(What needs to be done) Make an exact copy of all the data, pictures excluded.

(Given data)
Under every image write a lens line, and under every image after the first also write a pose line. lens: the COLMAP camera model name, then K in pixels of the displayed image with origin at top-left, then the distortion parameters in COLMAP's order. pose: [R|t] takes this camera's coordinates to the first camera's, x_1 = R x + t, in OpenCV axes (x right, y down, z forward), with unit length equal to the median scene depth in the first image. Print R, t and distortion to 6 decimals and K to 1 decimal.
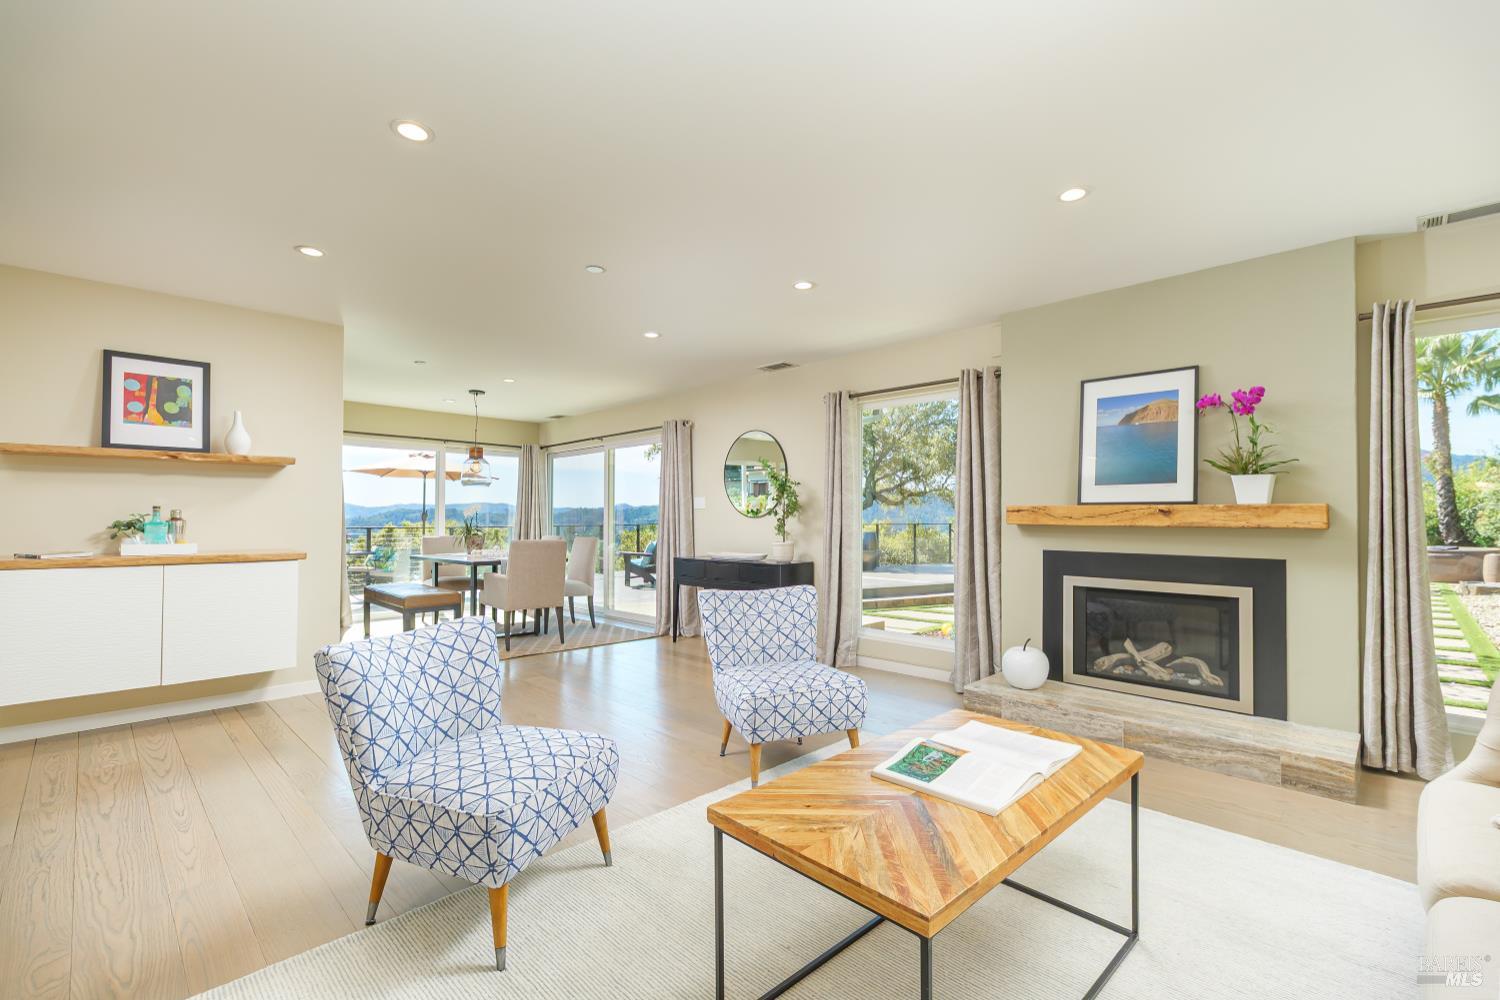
lens RADIAL K [[660.5, 0, 753.8], [0, 660.5, 508.9], [0, 0, 1]] dist [-0.001228, -0.000050]
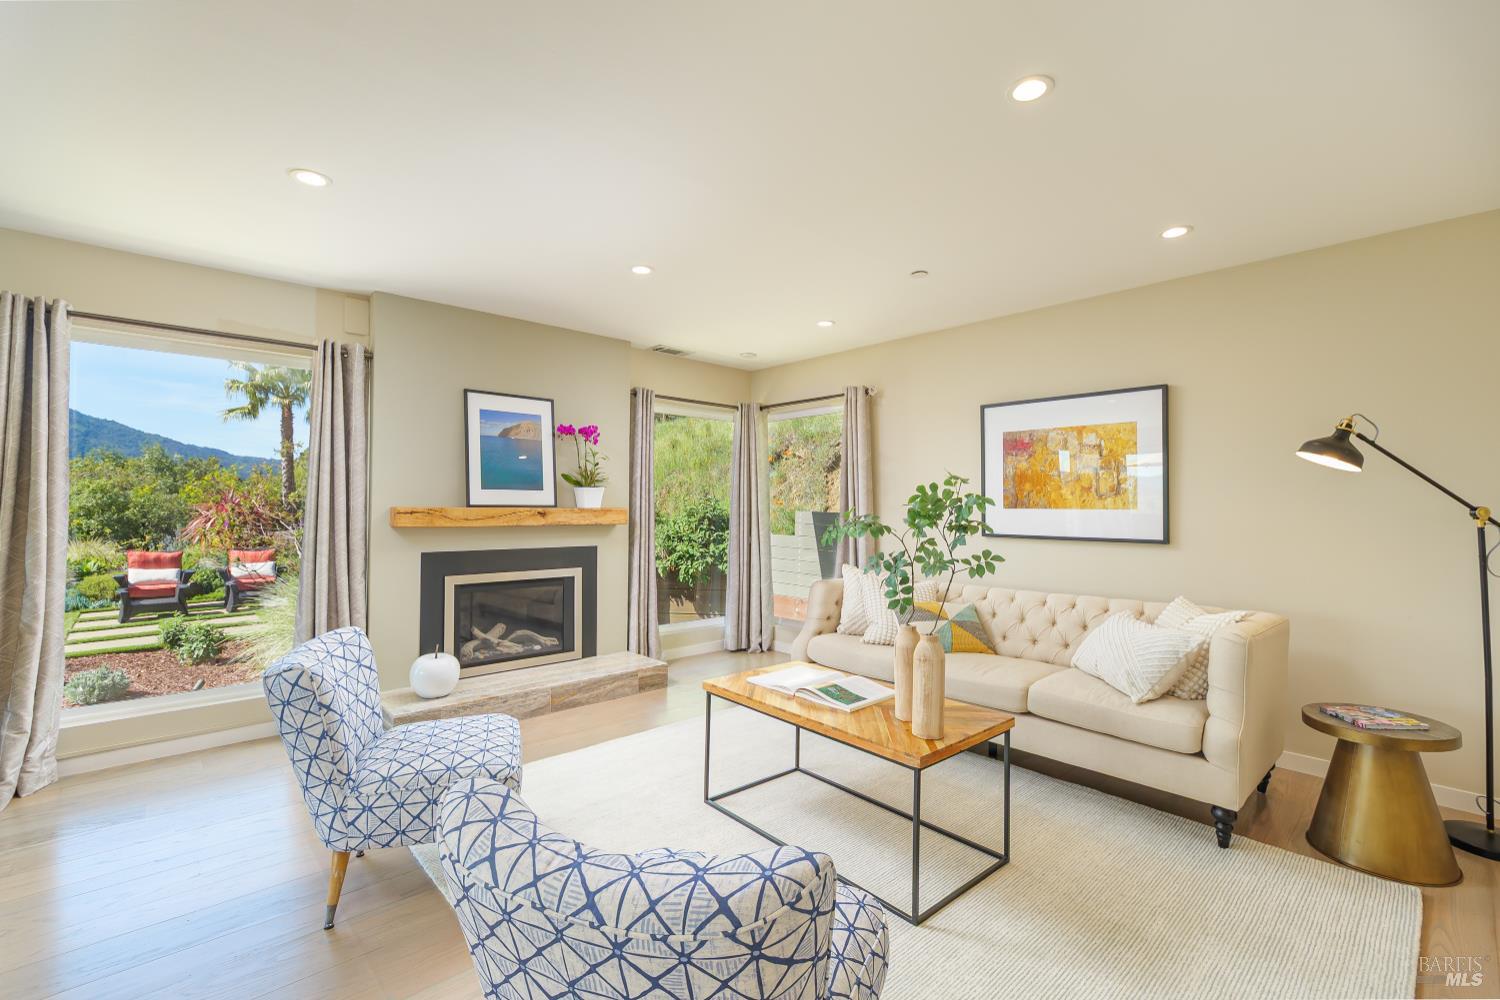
lens RADIAL K [[660.5, 0, 754.1], [0, 660.5, 501.1], [0, 0, 1]] dist [-0.001228, -0.000050]
pose [[0.040979, 0.005545, 0.999145, -0.582445], [-0.016463, 0.999853, -0.004874, -0.019061], [-0.999024, -0.016249, 0.041064, 0.537978]]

(Answer box)
Under every image write a lens line, and under every image after the first also write a pose line. lens: the COLMAP camera model name, then K in pixels of the displayed image with origin at top-left, then the distortion parameters in COLMAP's order. pose: [R|t] takes this camera's coordinates to the first camera's, x_1 = R x + t, in OpenCV axes (x right, y down, z forward), with unit length equal to the median scene depth in the first image. Print R, t and distortion to 6 decimals and K to 1 decimal.
lens RADIAL K [[660.5, 0, 753.8], [0, 660.5, 508.9], [0, 0, 1]] dist [-0.001228, -0.000050]
lens RADIAL K [[660.5, 0, 754.1], [0, 660.5, 501.1], [0, 0, 1]] dist [-0.001228, -0.000050]
pose [[0.040979, 0.005545, 0.999145, -0.582445], [-0.016463, 0.999853, -0.004874, -0.019061], [-0.999024, -0.016249, 0.041064, 0.537978]]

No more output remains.